In the later stages when the deposited radiocesium became the dominant radiation source, some trials began to include the direct monitoring of personal radiation doses, which was handled by local government, groups, and individuals using dosimeters. For example, Fukushima City provided glass badges to 16,223 citizens for 3 months and reported that the cumulative dose of the period was less than

0.2 mSv [2]. In contrast with this large-scale governmental monitoring, some small groups also tried to clarify the actual personal radiation doses locally. Yoshida et al. monitored the personal dose equivalent in local towns in Miyagi Prefecture by using optically stimulated luminescent dosimeters (see Chap. 19). This study provides not only information about the actual radiation doses of the residents, but also scientific explanations of the discrepancy between the personal doses derived from the air dose rates and those measured directly with a personal dosimeter. In Chap. 17, Kinashi et al. report the personal radiation doses of the staff of Kyoto University, who were dispatched to Fukushima to screen the radio-contamination of refugees in the evacuation shelters. This report shows a typical personal radiation dose of a person who stayed in a specific shelter.
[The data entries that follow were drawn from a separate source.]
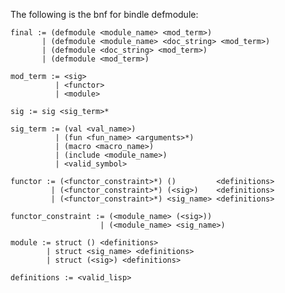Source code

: The following is the bnf for bindle defmodule:

#+BEGIN_EXAMPLE
  final := (defmodule <module_name> <mod_term>)
         | (defmodule <module_name> <doc_string> <mod_term>)
         | (defmodule <doc_string> <mod_term>)
         | (defmodule <mod_term>)

  mod_term := <sig>
            | <functor>
            | <module>

  sig := sig <sig_term>*

  sig_term := (val <val_name>)
            | (fun <fun_name> <arguments>*)
            | (macro <macro_name>)
            | (include <module_name>)
            | <valid_symbol>

  functor := (<functor_constraint>*) ()         <definitions>
           | (<functor_constraint>*) (<sig>)    <definitions>
           | (<functor_constraint>*) <sig_name> <definitions>

  functor_constraint := (<module_name> (<sig>))
                      | (<module_name> <sig_name>)

  module := struct () <definitions>
          | struct <sig_name> <definitions>
          | struct (<sig>) <definitions>

  definitions := <valid_lisp>
#+END_EXAMPLE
Some researchers also estimated personal doses from the environmental monitoring data (e.g., air dose rates), retrospectively and prospectively. Some of these have been reported in this book as well as in the Symposium. Takahara et al. provides an excellent research work on the probabilistic dose assessment of the residents living in contaminated areas (see Chap. 18). Yamamoto et al. measured the air dose rate and estimated the annual dose after the accident in Tochigi Prefecture [3]. Similar assessments had been carried out by Endo et al. for Miyagi Prefecture and by Amano et al. for Chiba Prefecture [4, 5].